We produced a series of successful sub studies investigating risk perception, knowledge of female cancer risk and current screening programmes, attitudes and beliefs regarding predictive cancer testing and risk-dependent considerations of preventive surgery among European women and leading to several scientific publications. Furthermore, ethical, legal, and regulatory issues for the implementation of omics-based risk prediction of women's cancer have been explored in additional published articles.

We have produced recommendations for personalised screening/prevention based upon WID-test information. We developed several decision-analytic models for each of the female cancers and target groups of interest (cervical cancer, ovarian cancer, breast cancer, BRCA-specific breast and ovarian cancer). We evaluated these models together with systematically assessed model input parameters for different countries.

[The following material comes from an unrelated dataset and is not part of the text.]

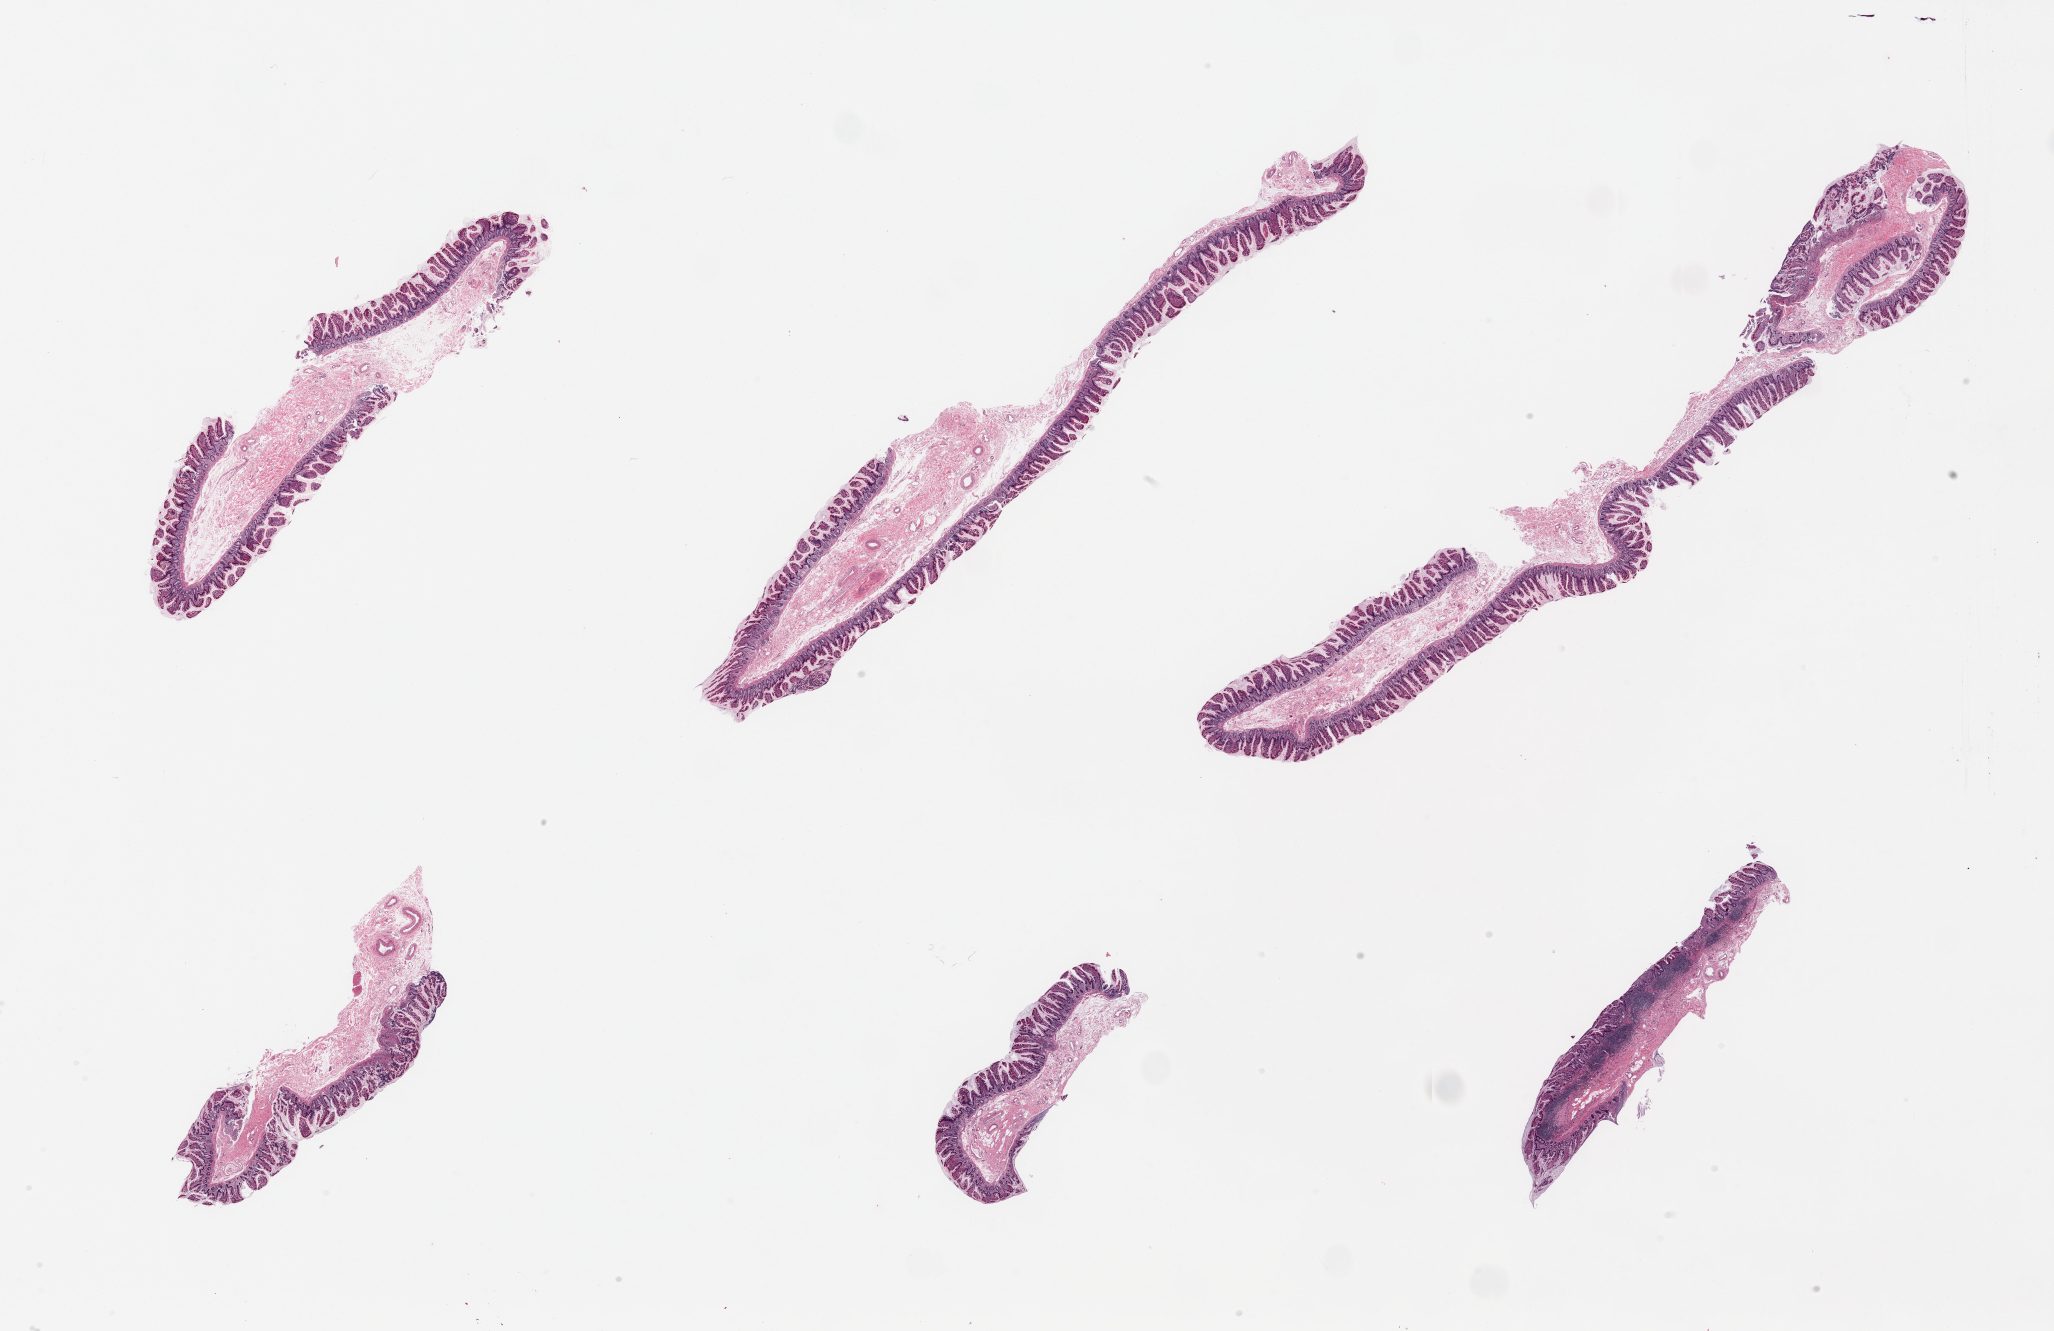
Digitized hematoxylin and eosin (H&E)-stained section, shown as a low-resolution overview of the whole scanned area (about 32.5 x 21.1 mm); PAXgene-fixed, paraffin-embedded tissue; section of ileum (target tissue); tissue donor sample.
Pathologist's review note for this sample: 6 pieces; mucosa and submucosa with only focal lymphoid tissue (1 of 6 pieces).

Furthermore, we adapted and applied the developed decision-analytic model to evaluate the cost-effectiveness of WID-test based screening (WID-HPV and CIN3+ Indices) as a primary or triage test for HPV-positivity in cervical cancer screening programmes.

We established a working group (ENVISION team) comprising the coordinators of six EU H2020 funded consortia (FORECEE, BRCA-ERC, B-CAST, BRIDGES, MyPeBS, EU-TOPIA) and organised the joint EU ENVISION (European Collaborative on Early Diagnosis, Personalised Care and Prevention of Breast Cancer) Conference, which took place in June 2019 inclusive in Hall in Tirol, Austria. The conference stakeholders, including policymakers, healthcare professionals, managers, lay public, voluntary organisations and researchers, identified strategies to integrate omics-based screening and prevention into routine clinical practice. A consensus paper is now being published in Nature Reviews Clinical Oncology.

Finally, we ensured dissemination and engagement with the public via the FORECEE website, a multimedia presentation that was produced in August 2018 and linked up with the ENGAGe Executive Committee (which ensured awareness regarding the study and of our early findings), and more recently, a public engagement event “Informationsveranstaltung Brustkrebs – Risiko, Früherkennung, Vorbeugung” (Breast Cancer Information Event - Risk, Early Detection, Prevention) held on 26 June 2019 at ORF (Österreichischer Rundfunk, an Austrian national public service broadcaster), Innsbruck, Austria. A comprehensive strategy for the advancement of the WID tests for use in clinical practice has been defined and is currently being rolled out. The major barriers to commercial implementation of WID tests have been identified and a plan put in place to overcome these.
The FORECEE project has combined several approaches that go beyond the current state-of-the-art in women’s health:
1) We have developed several independent tests, all of which are applied to a single sample type i.e. cervical liquid base cytology, and one test-principle i.e. DNA methylation.
2) We have developed statistical algorithms and pipelines to take into account the heterogeneity of a biological sample that are essential for optimal analysis and interpretation of tissue specific epigenetic signatures.
3) We have shown that we are able to identify HPV+ve women who have or will eventually develop a pre-invasive or an invasive cancer and, moreover show that this test outperforms conventional cytology assessment.
4) We have demonstrated we are able to both diagnose and predict the future risk of endometrial cancer.
5) We have demonstrated we are able to identify women with ovarian cancer in the absence of tumour-DNA in the sample, indicating the indentification of surrogate epigenetic markers in normal cells and their association with OC risk.
6) We have shown that the WID-BC-test is able to identify women with poor prognostic features and this outperforms current risk strategies (i.e. the polygenic risk score).
7) Finally we have shown that a DNA methylation signature is able to identify women with an aberrant vaginal microbiome, which is a strong risk factor for ovarian cancer.